__MATERIAL FOR THIS TASK__
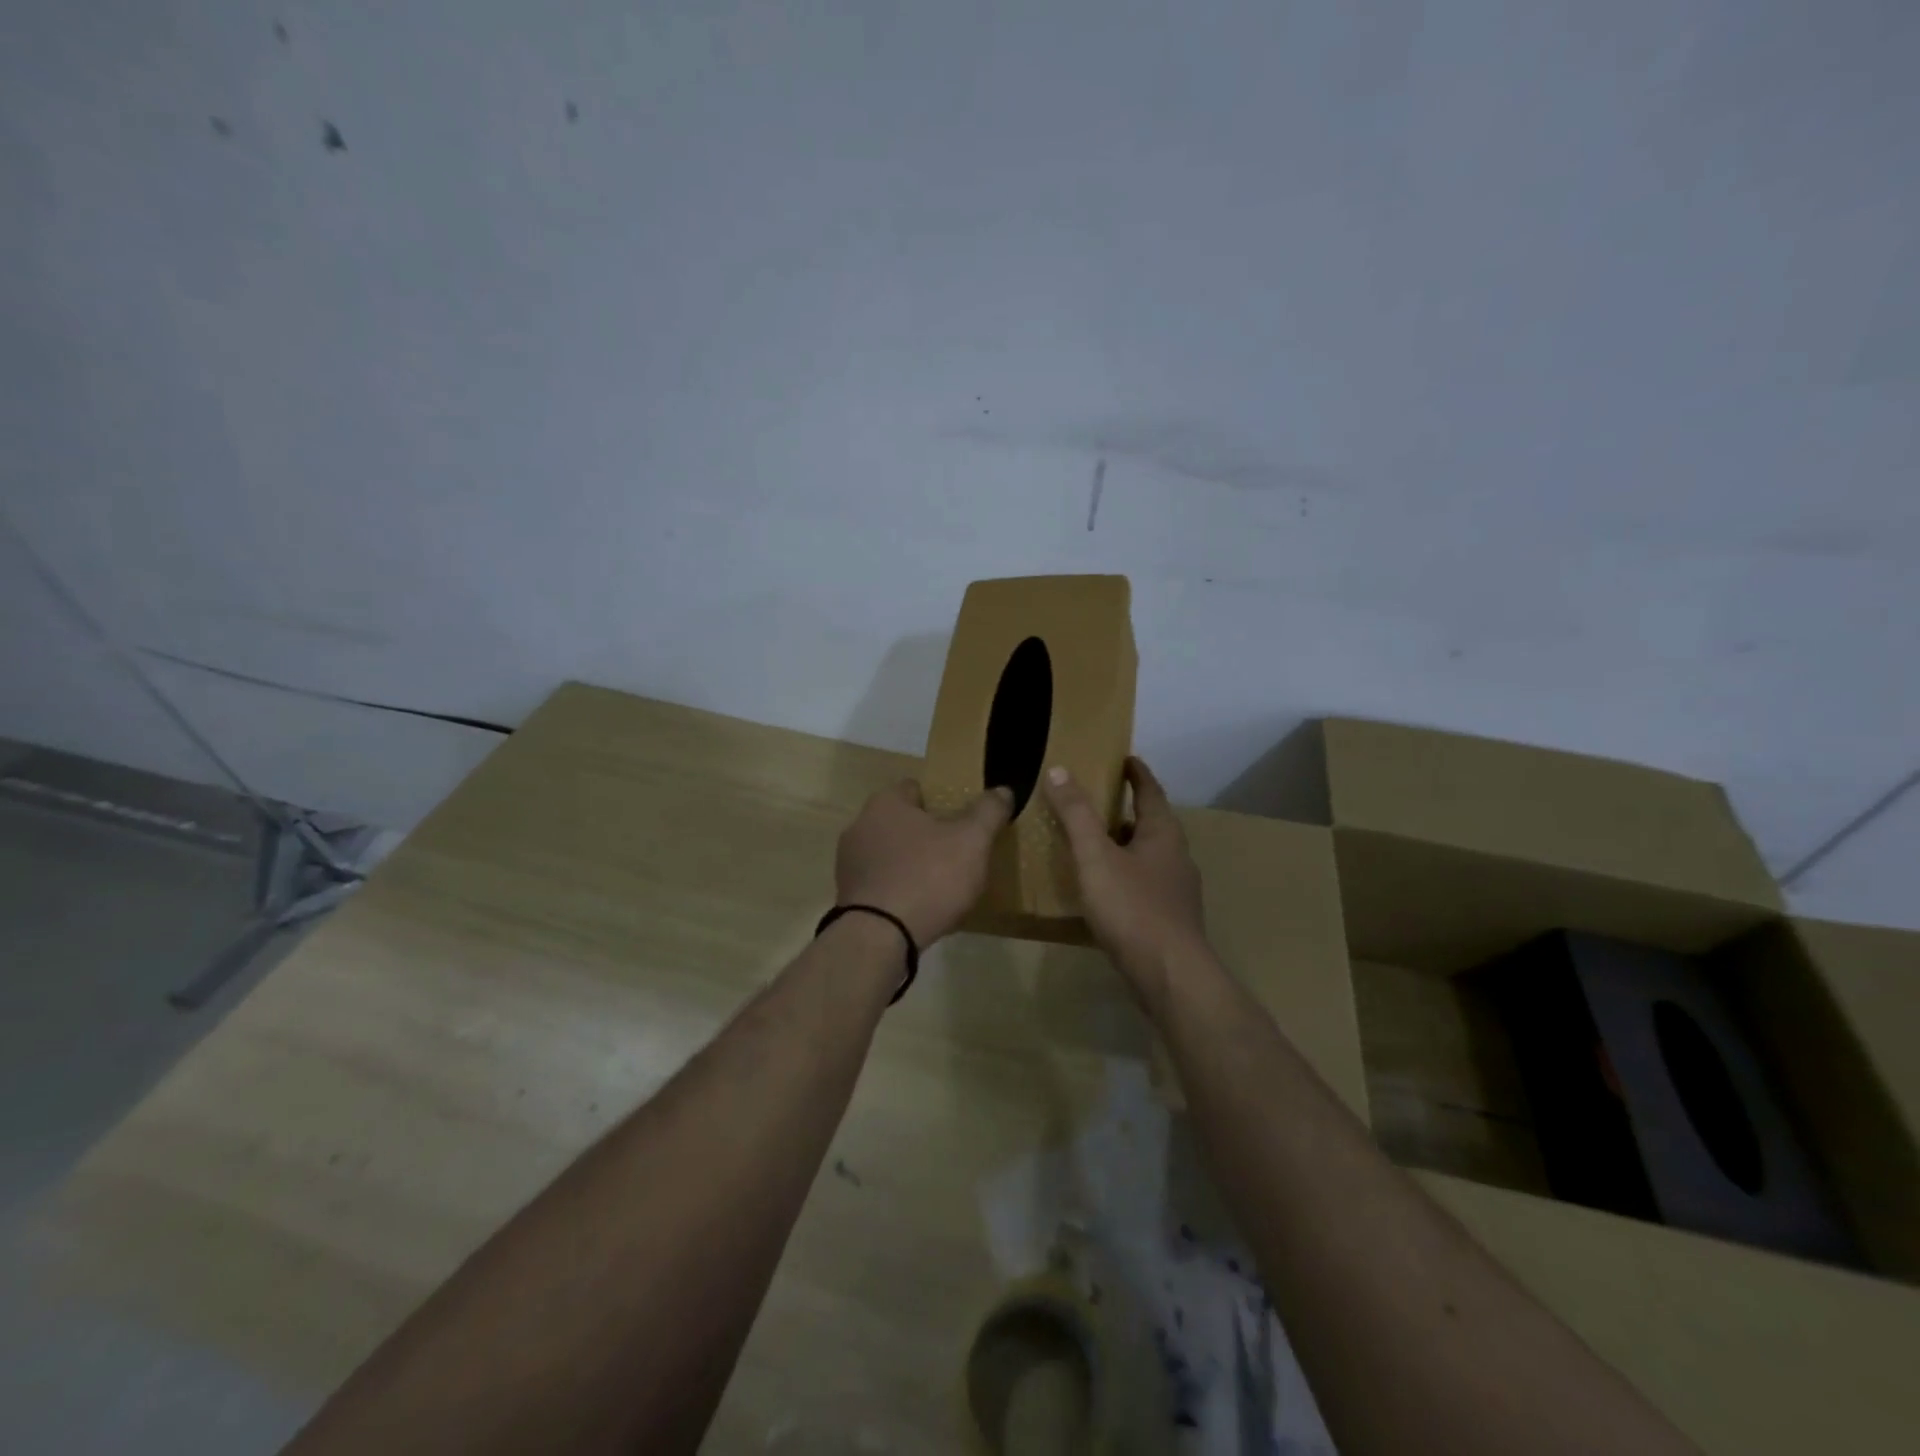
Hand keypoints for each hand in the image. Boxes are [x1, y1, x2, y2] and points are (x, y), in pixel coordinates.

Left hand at [835, 781, 1013, 947]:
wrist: (879, 937)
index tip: (961, 820)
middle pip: (901, 822)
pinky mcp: (848, 895)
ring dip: (910, 863)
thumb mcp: (972, 840)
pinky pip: (881, 883)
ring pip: (890, 853)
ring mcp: (849, 863)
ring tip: (940, 885)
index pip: (916, 788)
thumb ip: (988, 811)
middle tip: (956, 852)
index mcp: (886, 803)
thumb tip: (1003, 790)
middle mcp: (860, 825)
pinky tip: (919, 908)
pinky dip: (899, 889)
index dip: (941, 800)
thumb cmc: (928, 877)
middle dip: (925, 834)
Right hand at [1044, 758, 1205, 1005]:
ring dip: (1124, 845)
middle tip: (1096, 801)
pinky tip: (1104, 890)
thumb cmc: (1133, 908)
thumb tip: (1059, 770)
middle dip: (1126, 810)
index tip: (1124, 758)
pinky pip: (1144, 884)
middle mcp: (1176, 856)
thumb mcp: (1096, 856)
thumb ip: (1077, 814)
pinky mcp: (1170, 919)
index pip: (1151, 791)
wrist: (1170, 975)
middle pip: (1151, 824)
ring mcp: (1176, 891)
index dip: (1136, 773)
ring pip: (1147, 856)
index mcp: (1163, 834)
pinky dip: (1124, 875)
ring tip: (1093, 844)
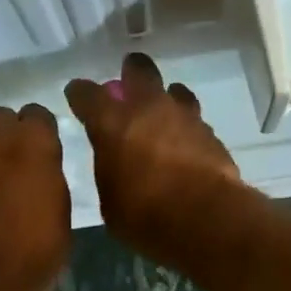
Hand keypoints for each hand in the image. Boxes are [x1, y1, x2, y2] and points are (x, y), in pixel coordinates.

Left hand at [0, 103, 71, 290]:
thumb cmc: (37, 250)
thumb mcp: (59, 207)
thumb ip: (47, 173)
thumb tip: (38, 166)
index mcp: (33, 142)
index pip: (37, 114)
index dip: (40, 132)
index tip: (43, 152)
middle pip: (1, 118)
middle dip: (8, 135)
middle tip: (15, 165)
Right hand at [64, 53, 244, 267]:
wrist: (206, 219)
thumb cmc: (145, 215)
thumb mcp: (111, 201)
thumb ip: (110, 171)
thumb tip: (115, 163)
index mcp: (112, 123)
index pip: (87, 94)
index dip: (80, 93)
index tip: (78, 95)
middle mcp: (149, 109)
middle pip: (140, 71)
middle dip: (132, 71)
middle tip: (128, 80)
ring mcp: (185, 118)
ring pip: (175, 92)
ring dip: (167, 99)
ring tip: (164, 115)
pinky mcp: (212, 135)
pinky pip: (195, 122)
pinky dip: (187, 130)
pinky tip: (186, 145)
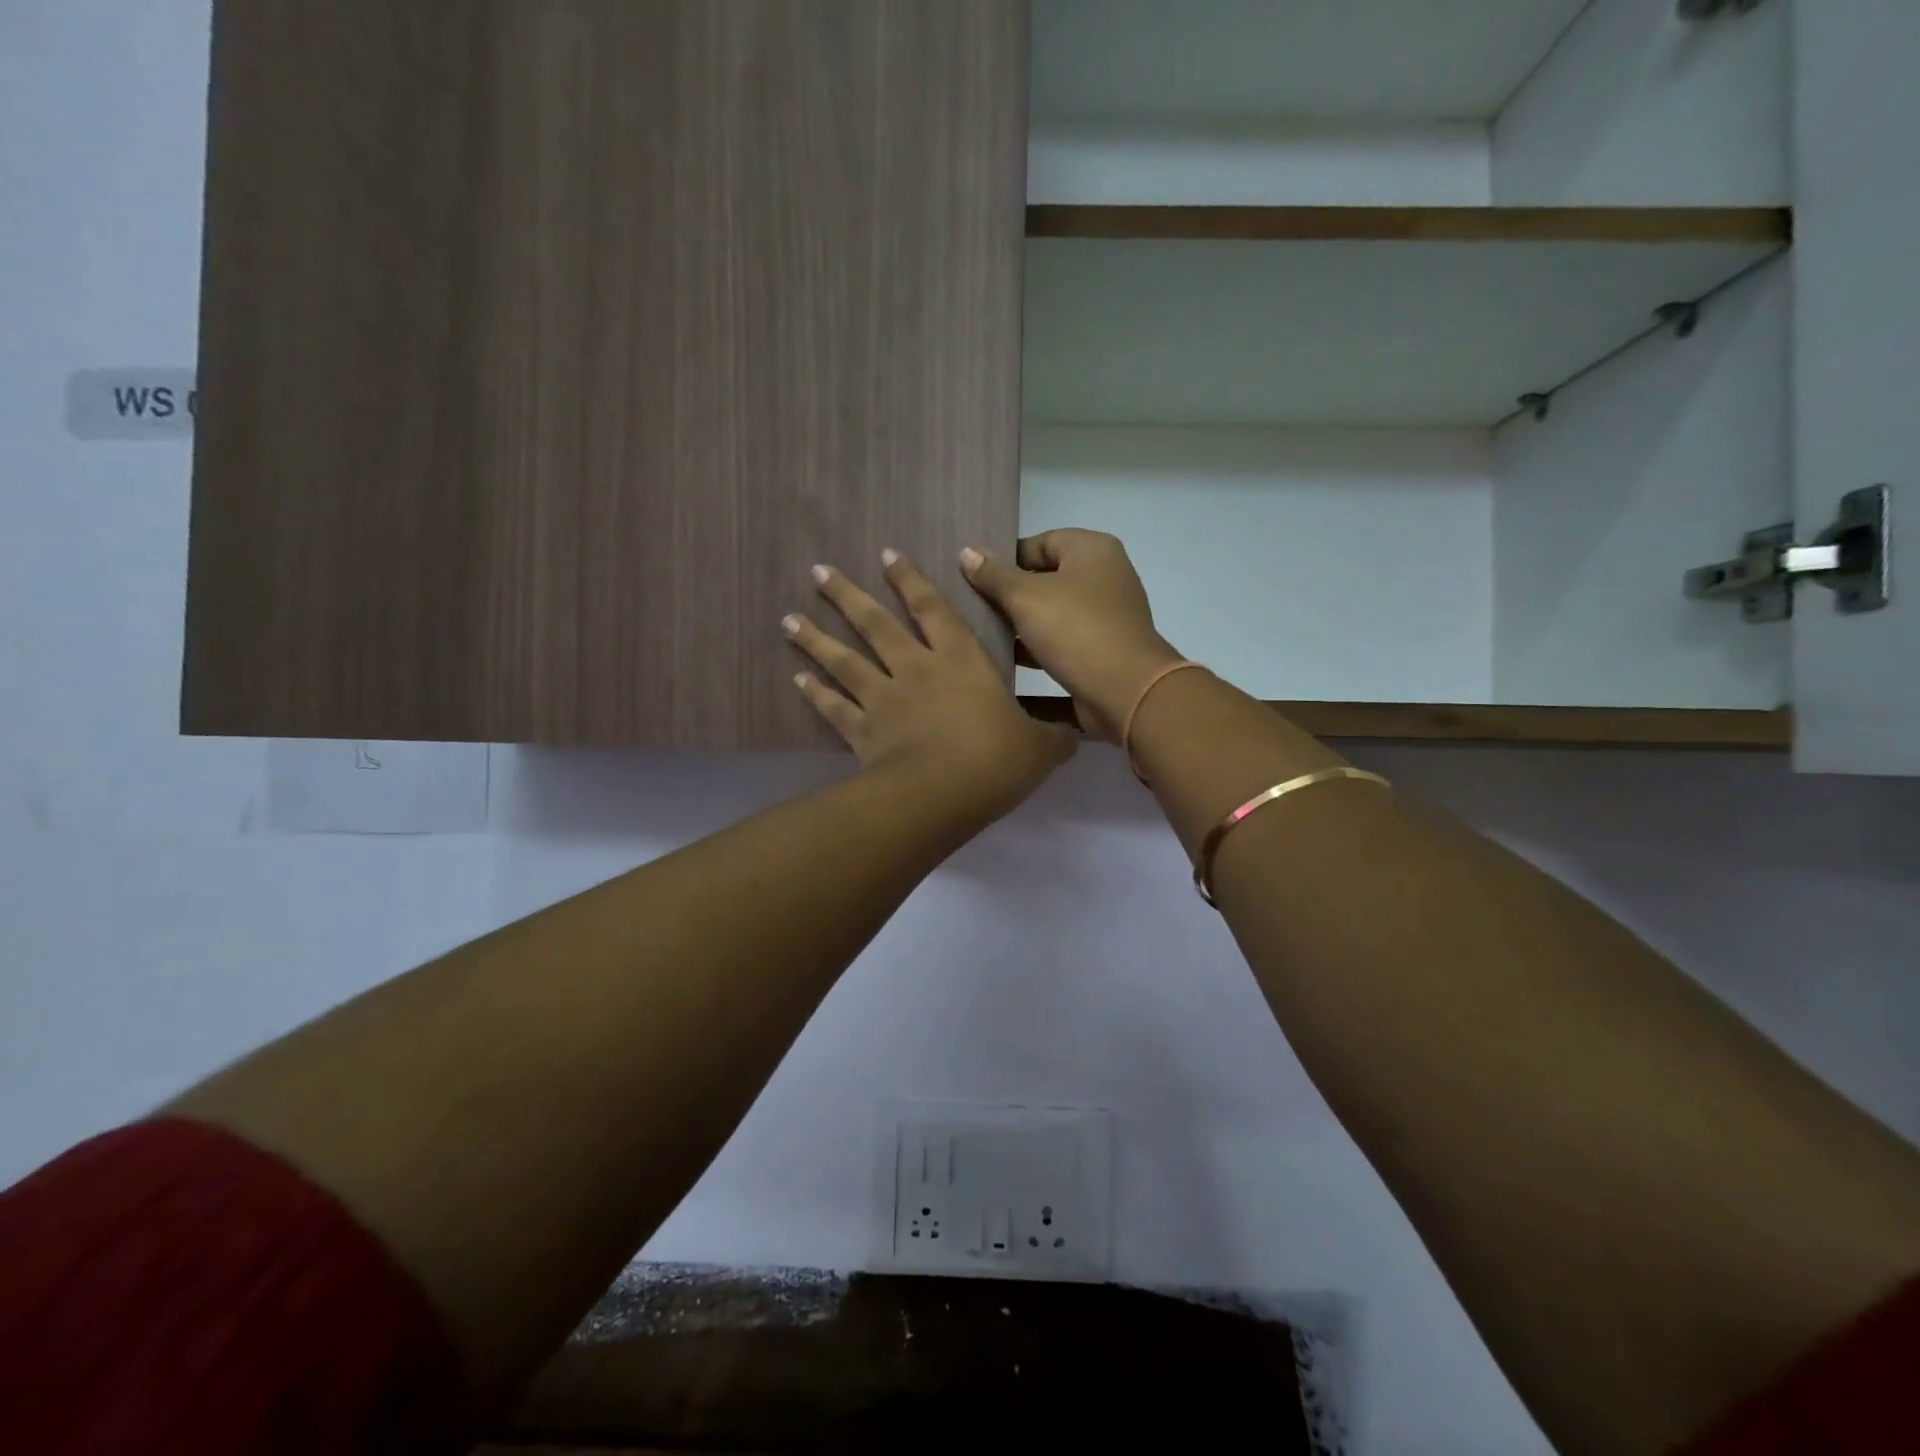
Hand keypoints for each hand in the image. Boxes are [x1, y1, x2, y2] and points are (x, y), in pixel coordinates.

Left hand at [784, 551, 1075, 819]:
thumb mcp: (1040, 749)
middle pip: (875, 625)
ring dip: (816, 638)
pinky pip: (835, 708)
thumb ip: (1054, 737)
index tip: (887, 555)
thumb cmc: (994, 761)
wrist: (941, 796)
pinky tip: (797, 680)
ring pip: (844, 661)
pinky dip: (815, 693)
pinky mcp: (863, 733)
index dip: (911, 581)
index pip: (933, 610)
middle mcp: (916, 671)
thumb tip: (1074, 735)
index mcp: (961, 662)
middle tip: (818, 571)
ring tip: (790, 619)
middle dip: (847, 595)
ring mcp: (884, 700)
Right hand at [960, 531, 1182, 740]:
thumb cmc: (1076, 630)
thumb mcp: (1026, 597)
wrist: (1126, 691)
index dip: (1005, 558)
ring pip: (1052, 613)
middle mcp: (1104, 577)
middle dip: (1009, 593)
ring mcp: (1106, 617)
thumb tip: (967, 551)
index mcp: (1093, 550)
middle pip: (1045, 578)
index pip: (1040, 542)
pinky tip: (1003, 661)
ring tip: (979, 634)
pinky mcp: (1102, 651)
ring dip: (1020, 625)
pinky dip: (1036, 649)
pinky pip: (1061, 643)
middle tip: (970, 606)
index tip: (974, 578)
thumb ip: (994, 575)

__REQUIRED WORK__
What lines of the material above include "Right"? Copy each one.

__ANSWER SPACE__
Right hand at [1044, 758, 1205, 1005]:
Right hand at [64, 53, 244, 267]:
Right hand at [960, 531, 1182, 740]:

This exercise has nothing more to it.